10. Black Lives Matter (BLM) is a decentralized political and social movement protesting against incidents of police brutality and all racially motivated violence against black people. Since 2013, the movement has played an active role in many rights-based social critical incidents and struggles with racist treatment.
The movement returned to national headlines in the U.S.and gained further international attention during the global George Floyd protests in 2020 following the killing of George Floyd by Minneapolis police officer Derek Chauvin. An estimated 15 million to 26 million people participated in the 2020 Black Lives Matter protests in the United States, making it one of the largest movements in the country’s history. The movement comprises many views and a broad array of demands but they center on criminal justice reform.
11. Cleopatra VII Philopator was the queen of Egypt as a member of the Ptolemaic dynasty; she was a descendant of its founder Ptolemy I Soter, a Macedonian Greek general and companion of Alexander the Great. After the death of Cleopatra, Egypt became a province of the Roman Empire, marking the end of the second and last Hellenistic state and the age that had lasted since the reign of Alexander. Her native language was Koine Greek, and she was the only Ptolemaic ruler to learn the Egyptian language.
12. Marcus Antonius (Mark Antony) was a Roman politician and general under Julius Caesar who played a critical role in the transformation of the Roman Republic from a constitutional republic into the autocratic Roman Empire. Antony and Cleopatra had a love affair. The animosity between Antony and Octavian erupted into civil war in 31 BC, as the Roman Senate, at Octavian’s direction, declared war on Cleopatra and proclaimed Antony a traitor. Later that year, Antony was defeated by Octavian’s forces at the Battle of Actium. Antony and Cleopatra fled to Egypt where, after a minor victory at the Battle of Alexandria, they committed suicide.
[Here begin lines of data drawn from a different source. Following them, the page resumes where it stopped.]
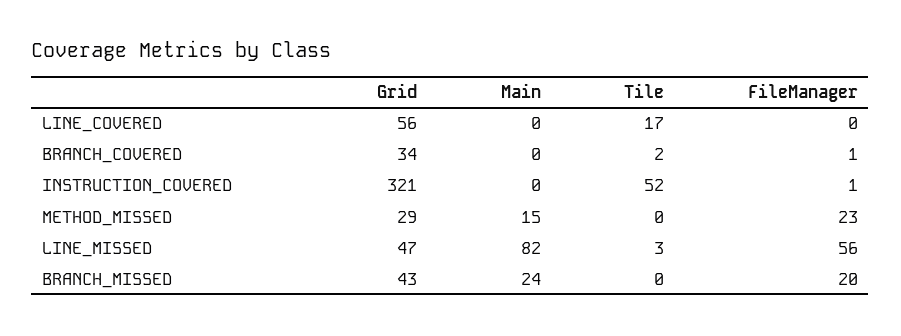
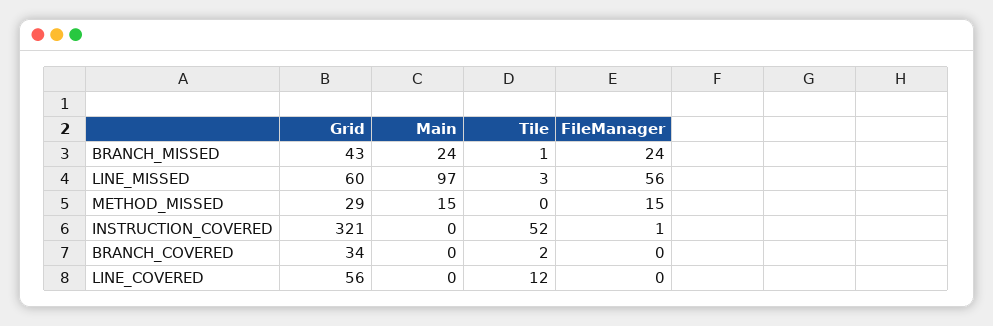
Tile, LINE_COVERED: 17 -> 12
FileManager, BRANCH_COVERED: 1 -> 0
FileManager, METHOD_MISSED: 23 -> 15
Grid, LINE_MISSED: 47 -> 60
Main, LINE_MISSED: 82 -> 97
Tile, BRANCH_MISSED: 0 -> 1
FileManager, BRANCH_MISSED: 20 -> 24

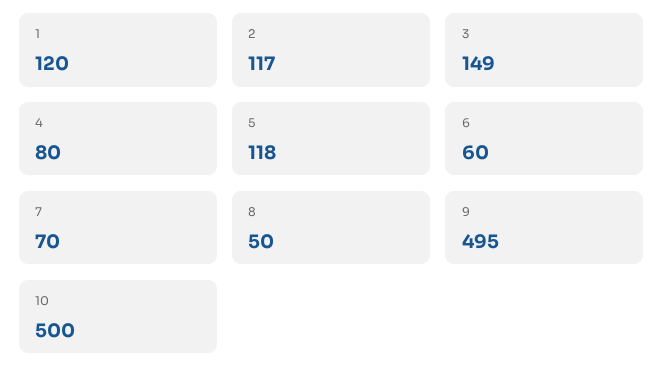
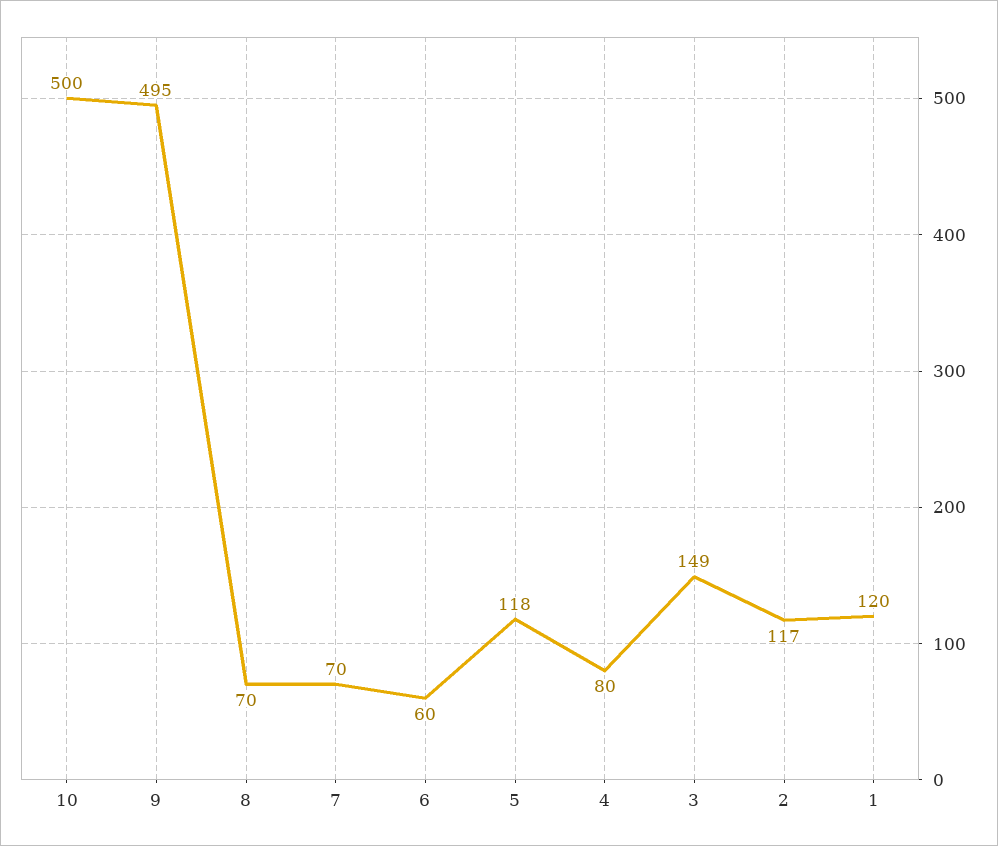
8: 50 -> 70

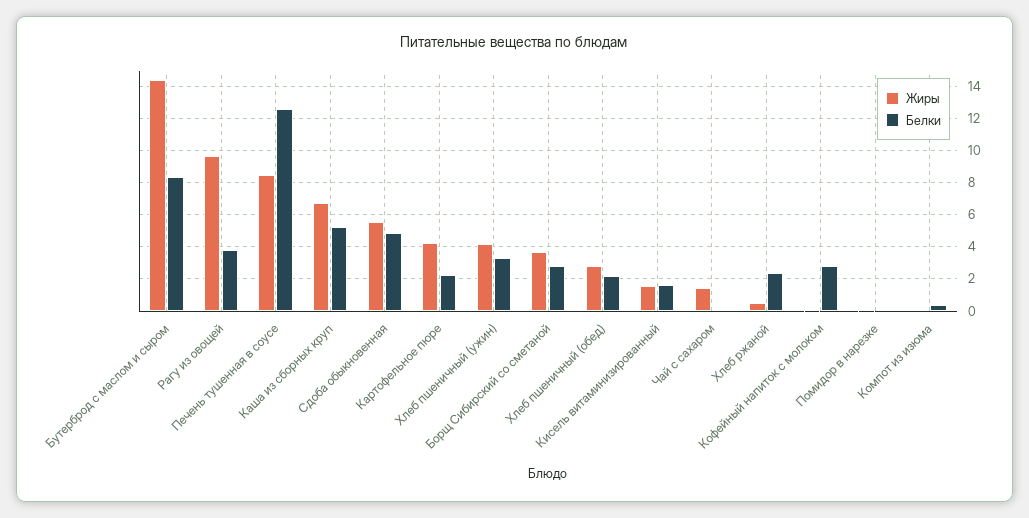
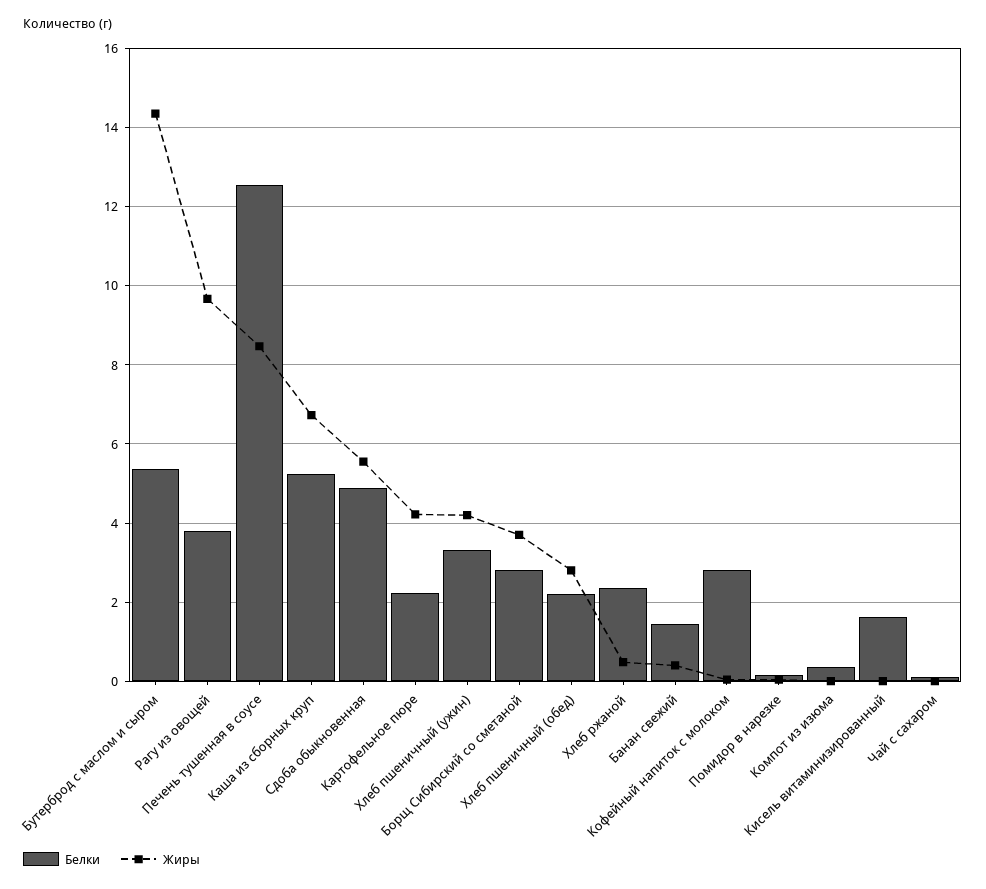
Белки, Бутерброд с маслом и сыром: 8.5 -> 5.4
Жиры, Кисель витаминизированный: 1.5 -> 0
Жиры, Чай с сахаром: 1.5 -> 0
Белки, Банан свежий: none -> 1.4
Жиры, Банан свежий: none -> 0.4

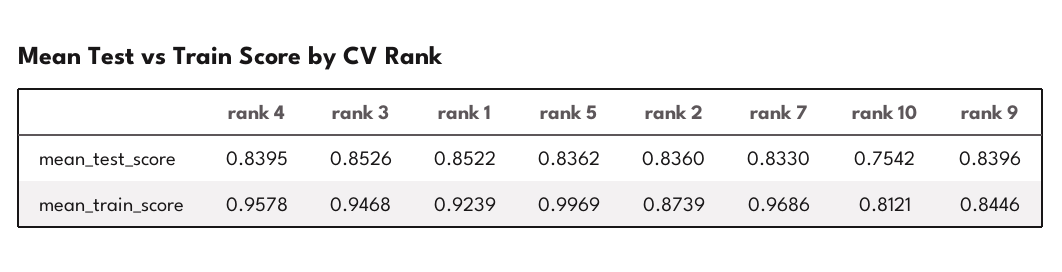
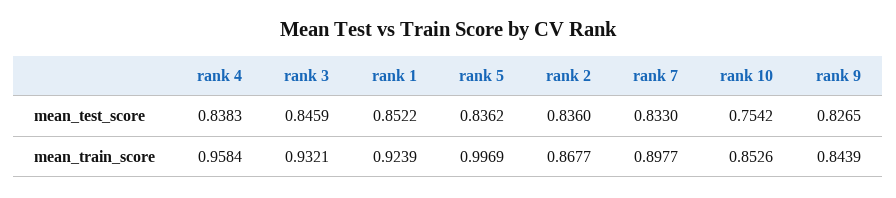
rank 4, mean_test_score: 0.8395 -> 0.8383
rank 3, mean_test_score: 0.8526 -> 0.8459
rank 9, mean_test_score: 0.8396 -> 0.8265
rank 4, mean_train_score: 0.9578 -> 0.9584
rank 3, mean_train_score: 0.9468 -> 0.9321
rank 2, mean_train_score: 0.8739 -> 0.8677
rank 7, mean_train_score: 0.9686 -> 0.8977
rank 10, mean_train_score: 0.8121 -> 0.8526
rank 9, mean_train_score: 0.8446 -> 0.8439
13. Augustus, also called Augustus Caesar, adopted the name Gaius Julius Caesar Octavianus, the first Roman emperor, following the republic, which had been destroyed by the dictatorship of Julius Caesar, his great-uncle, and adoptive father. His autocratic regime is known as the principate because he was the Princeps, the first citizen, at the head of that array of outwardly revived republican institutions that alone made his autocracy powerful.
14. Elizabeth I, queen of England and Ireland, bynames Virgin Queen (1558–1603). Elizabeth was the daughter of Henry VIII and Anne Boleyn and she never married. During a period, often called the Elizabethan Age, England asserted itself vigorously as a major European power in politics, commerce, and the arts. Although her small kingdom was threatened by grave internal divisions, Elizabeth’s blend of shrewdness, courage, and majestic self-display inspired ardent expressions of loyalty and helped unify the nation against foreign enemies. She was the most powerful woman of the Golden Age of England.